É também Balneário Camboriú que tem “um princípio” de restauração ambiental, “mas nada comparado ao que era o projeto que a prefeitura apresentou, com a proposta de resgatar a duna embrionária da praia”, diz o professor do Núcleo dos Estudos do Mar da UFSC.
A licença ambiental da obra exigia início imediato de produção de mudas para que estivessem disponíveis quando ocorresse a formação das dunas. As plantas são importantes para o desenvolvimento dunar. Os professores que assinam a nota técnica foram até o local em outubro de 2023 e informaram que “não foi observada uma área mais elevada na porção mais superior da praia para a formação das dunas embrionárias. Na porção sul da praia foram observadas 15 áreas cercadas onde há plantio de vegetação e placas indicativas da atividade [...] menor que a área relatada na licença ambiental”.
O Instituto do Meio Ambiente (IMA) de Santa Catarina diz, no entanto, que a cidade “tem cumprido integralmente os programas de monitoramento no período estipulado nas licenças ambientais”.
Na obra de Canasvieiras, a Licença Ambiental de Instalação, de agosto de 2019, previa início imediato de produção de mudas e coletas de semente, plântulas e propágulos das espécies vegetais na mesma praia ou em praias vizinhas, como parte do programa de recuperação de áreas degradadas, o que não foi iniciado até 19 de setembro de 2023, segundo nota técnica da UFSC. O IMA diz que, desde o fim das obras, foram realizados cinco levantamentos no local, que resultaram em dois autos de infração para a prefeitura de Florianópolis.

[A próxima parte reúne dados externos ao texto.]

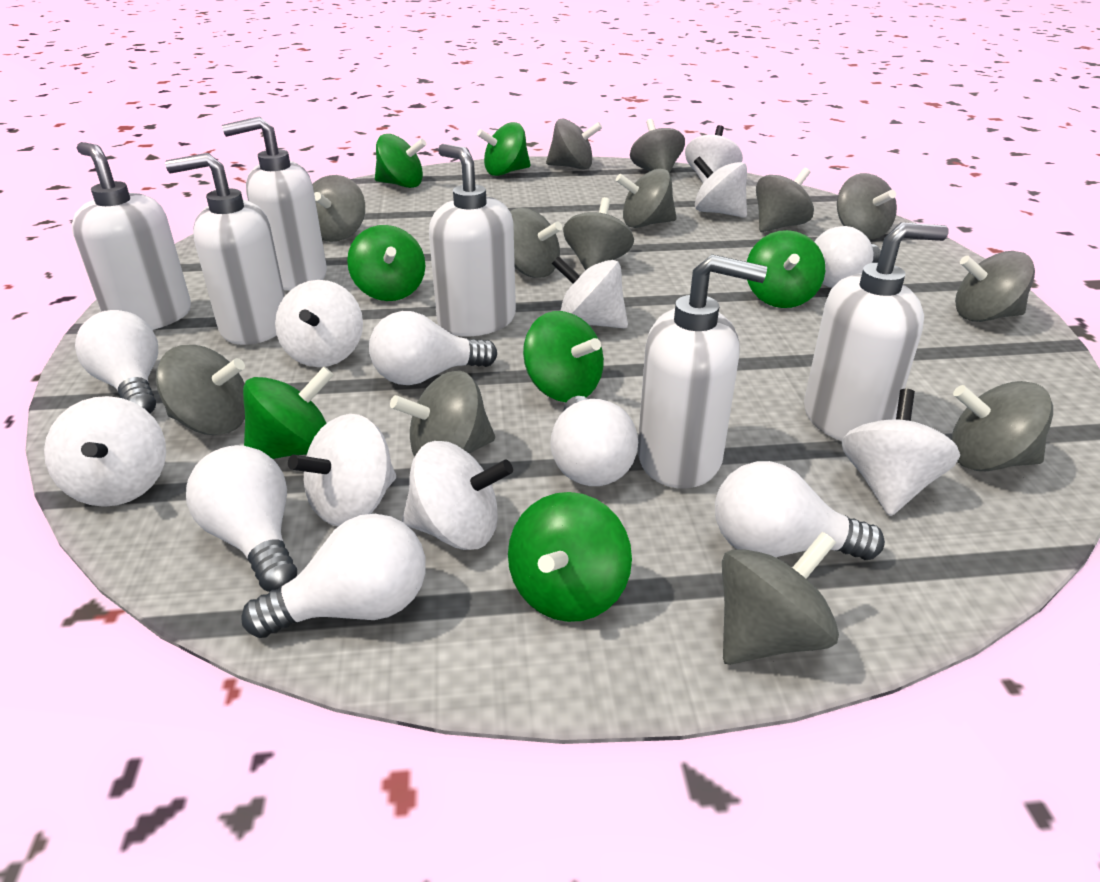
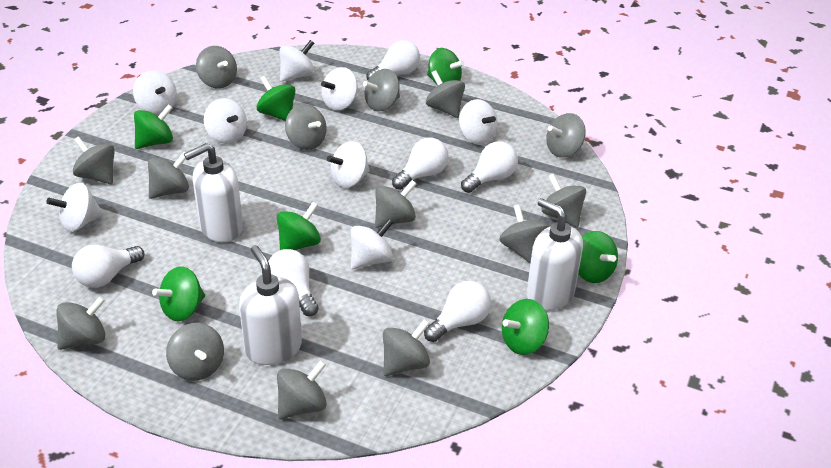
grey spinning top: [156,345,245,435] [312,175,365,242] [390,371,495,457] [510,208,562,278] [546,119,602,170] [563,197,634,270] [616,168,677,228] [630,119,685,174] [722,532,839,665] [756,168,814,232] [837,173,897,239] [951,381,1053,471] [955,251,1035,322] = 13 -> [56,296,105,350] [73,136,115,185] [148,152,189,199] [166,323,224,381] [196,46,237,88] [277,360,327,419] [285,104,327,150] [363,69,400,111] [375,180,416,228] [383,319,430,376] [426,70,465,118] [499,204,549,263] [542,173,586,228] [546,113,586,158] = 14
white light bulb: [75,310,158,413] [186,445,297,592] [241,514,426,638] [369,311,497,385] [550,396,638,486] [715,461,885,560] [814,226,881,288] = 7 -> [72,245,144,288] [268,249,319,316] [366,40,420,80] [392,138,449,190] [424,281,491,342] [461,141,518,193] = 6
white soap dispenser: [72,142,191,330] [165,153,285,345] [222,116,327,291] [429,144,516,336] [638,254,767,489] [804,222,949,441] = 6 -> [184,143,243,242] [239,245,302,365] [527,198,583,311] = 3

Nos Ingleses, a Licença Ambiental de Instalação prevê formação de duna, recuperação da restinga praial em toda a extensão do aterro, placas indicando a recuperação ambiental e explicando a importância da restinga. O documento cita ainda a necessidade de início imediato da coleta de sementes, plântulas e proágulos, com plantio devendo ser realizado concomitante com a obra do aterro.
Em visita à praia em setembro de 2023, os professores observaram que "a maior parte da areia depositada para formação da duna está bastante reduzida, uma vez que aparece apenas como uma depressão mais elevada", entre outros pontos. O IMA informou que, após o término das obras, foram realizados dois levantamentos no local que resultaram em um auto de infração para a prefeitura.
Alargamento de praias tem impactos ambientais
O impacto ambiental das obras de alargamento deve ser dividido em dois momentos: quando se retiram os sedimentos do mar e quando se deposita a areia na praia, segundo os especialistas.
Na primeira etapa da intervenção, que consiste na dragagem de sedimentos, ocorre também a remoção da fauna e da vida marinha. Esse processo acaba levantando outros tipos de materiais, que podem afetar os organismos que vivem naquela coluna de água, como peixes e algas. Outro ponto, ressalta Horta, é que no fundo marinho tem uma série de substâncias, entre elas as que formam a maré vermelha, que pode ser poluente e prejudicial para a saúde dos ambientes e das pessoas.
Tem impacto sonoro do trabalho da draga, aponta Pagliosa, que afeta o comportamento de mamíferos aquáticos, peixes e aves. O professor explica que há regulamentação específica nesse tipo de trabalho e que, quando esses organismos são avistados próximos da draga, é necessário parar o equipamento.
No segundo momento, a areia que é depositada na praia soterra e mata os organismos que vivem ali. “A gente precisa entender que as praias não são só areia, tem bichinho e plantinha, fundamentais para equilíbrio do sistema costeiro”, explica Horta.
Além disso, a dragagem acaba importando outros materiais. Em Balneário Camboriú, no primeiro mês apareceram conchas (que são moluscos da classe bivalves), organismos vivos que morreram na areia.